Every once in a while, one of our neighbors throws a big shindig complete with a practice I'm still unsure about its function in society: valet parking. I can't seem to talk about valet parking without mentioning my questioning of tipping, so let's kill two birds with one stone.
There have been a couple of times where I thought valet parking was great. Be it a play or some bar where parking was limited, I didn't want to hunt for hours looking for a spot. Both times it was convenient and pretty inexpensive, but something didn't seem right. Seeing the amount of cash I could've spent on a meal at one of my favorite places was going to a guy that simply parked my car. Then I started thinking some more: I'm driving my car to and from the place, but parking myself is out of the question. Um, what?

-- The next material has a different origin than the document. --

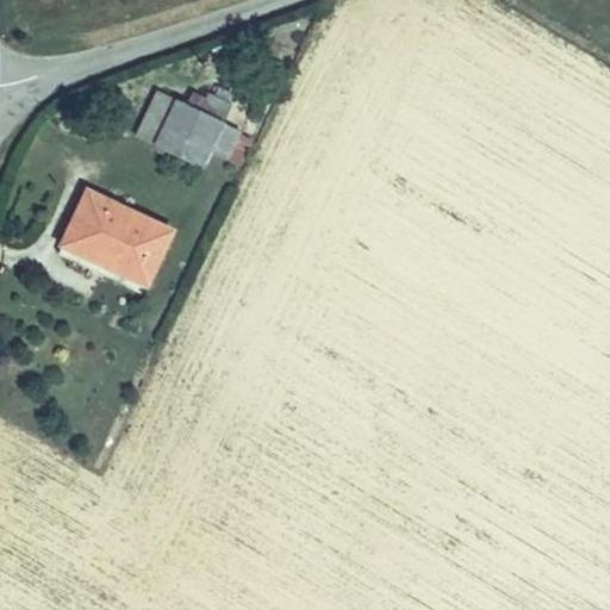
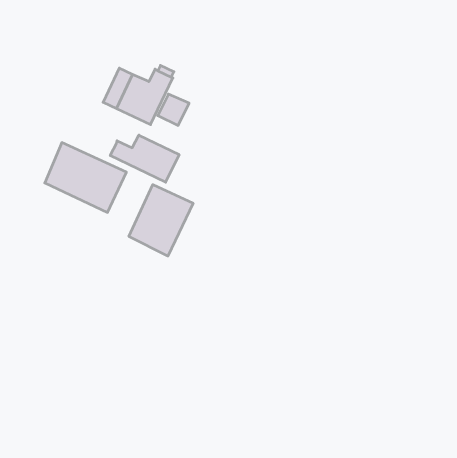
building: none -> [110,135,179,182]
building: none -> [129,185,193,256]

What's even more puzzling is the last time I had to go through valet parking. There were no alternatives: it was either pay $7 or hunt for an open parking meter. So, I just played along and let my guard down. The sign at the valet's station said the tip was a part of the total price. That eased up some of my uppity feelings, but maybe that explains why it took nearly thirty minutes until I got my car back. When I got back into my car, I didn't give an extra tip for several reasons. I don't think I was in the wrong in this instance.

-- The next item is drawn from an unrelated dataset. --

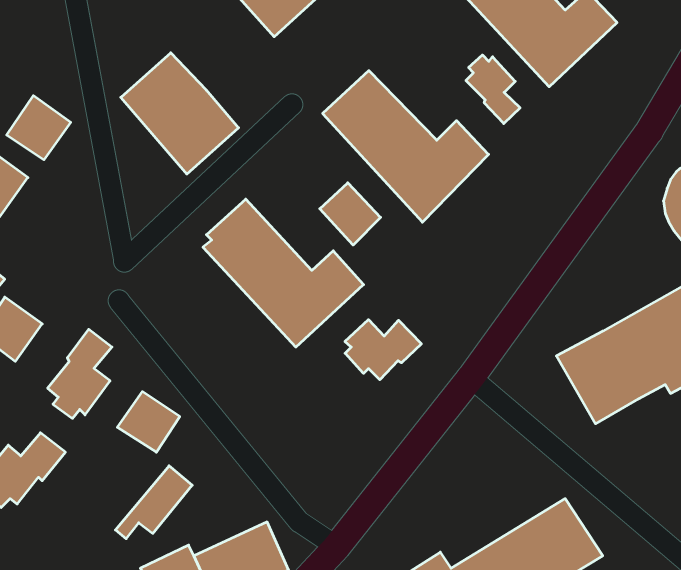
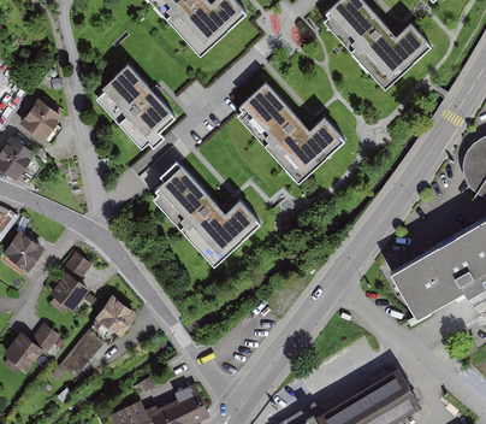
building: [466,55,520,124] -> none
building: [320,183,381,245] -> none
building: [345,320,421,380] -> none
building: [115,466,192,539] -> [51,331,102,381]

When it comes to tipping, that's where I'm almost completely in the dark. I remember how my parents tipped and that's what I've done. But it never ceases to amaze me about the unwritten laws of tipping. (Notice I didn't say "rules" -- they are laws.) I especially notice whenever I go to bars.
Other than happy hour drink specials (which I rarely go to), I rarely buy drinks in a bar. Why? Because I don't understand why I should pay an extra dollar or two for a tip. Sure, I understand when there's a level of skill in making a mixed drink, but grabbing a bottle of beer out of a fridge warrants that as well? And by the time you've paid for the drink, you've dropped almost the same amount you could spend on a six-pack at the grocery store.

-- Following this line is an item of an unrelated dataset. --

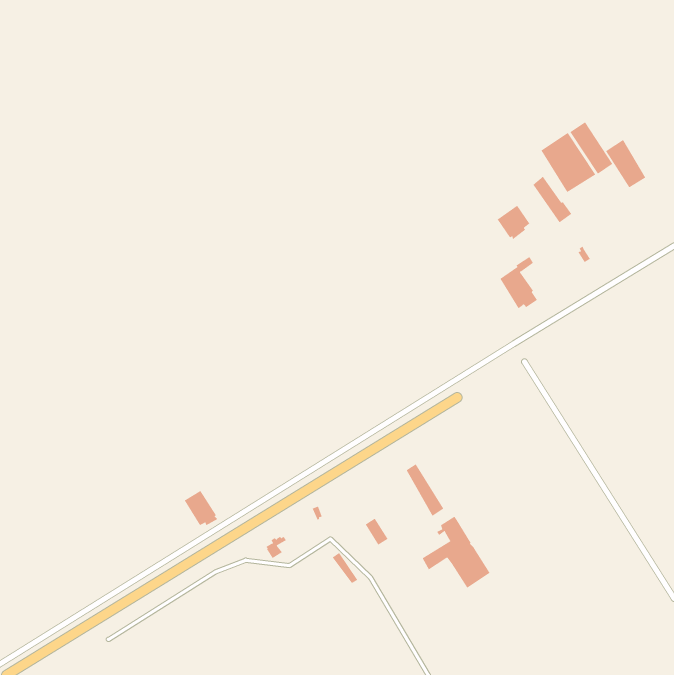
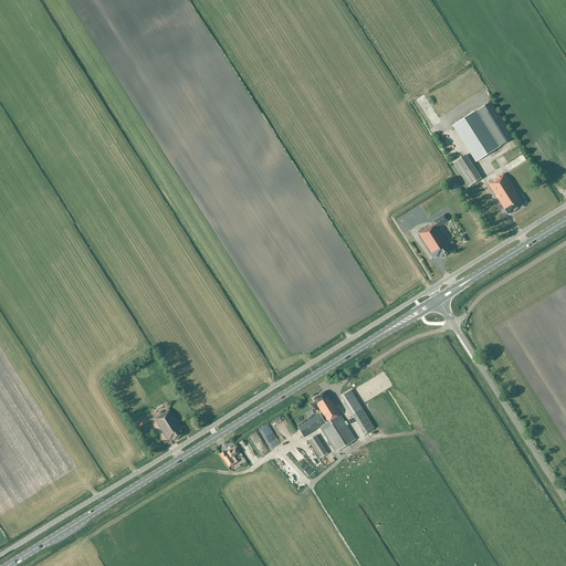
building: [605,139,646,188] -> [488,174,522,214]
building: [497,205,530,240] -> none
building: [422,516,491,589] -> [297,391,355,452]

Truth to be told, the angle I'm coming from is from zero experience as a server. I've never tended bar or waited tables; I've just stocked media at Best Buy, done promotions work, produced and anchored reports. So my angle is very skewed, but I wonder why the favoritism towards the service industry and valet parking.
I discussed this with a former coffee shop employee recently and I believe he said he rarely got tips. My memory is hazy, but he may have never received any tips. I find that baffling because if there's a job where there is a lot of skill in making something, it's making a coffee shop drink. It's not easy trying to remember something like "Tall Lemonade Iced Tea with Black Tea, Sweetened." Just think about the orders with multiple drinks. Yikes.
Clue me in here. Is there something about the pay scale where a server with great customer service gets a little bonus every time? Does a small tip (or no tip at all) really mean you're a bad server? Why can't other fields allow tipping? What about cheapskates like me that over-analyze life and watch every dollar I spend? Am I to stay away until I can grow some sensible, self-assertive legs?